[DATA SUPPLIED]

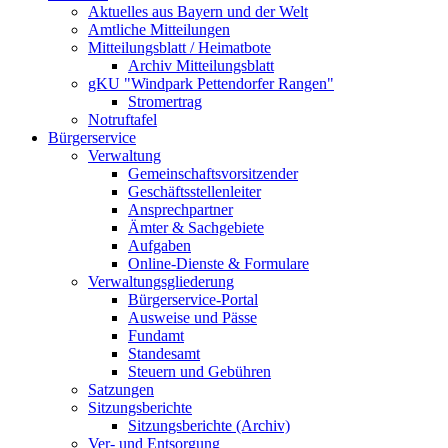
Aktuelles aus Bayern und der Welt
Amtliche Mitteilungen
Mitteilungsblatt / Heimatbote
Archiv Mitteilungsblatt
gKU "Windpark Pettendorfer Rangen"
Stromertrag
Notruftafel
Bürgerservice
Verwaltung
Gemeinschaftsvorsitzender
Geschäftsstellenleiter
Ansprechpartner
Ämter & Sachgebiete
Aufgaben
Online-Dienste & Formulare
Verwaltungsgliederung
Bürgerservice-Portal
Ausweise und Pässe
Fundamt
Standesamt
Steuern und Gebühren
Satzungen
Sitzungsberichte
Sitzungsberichte (Archiv)
Ver- und Entsorgung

[/DATA SUPPLIED]

• **TASK REQUIREMENTS**: Pick out each line above that contains the string "Archiv", matching uppercase and lowercase exactly.

• **OUTPUT FOR THIS EXERCISE**:
Archiv Mitteilungsblatt
Sitzungsberichte (Archiv)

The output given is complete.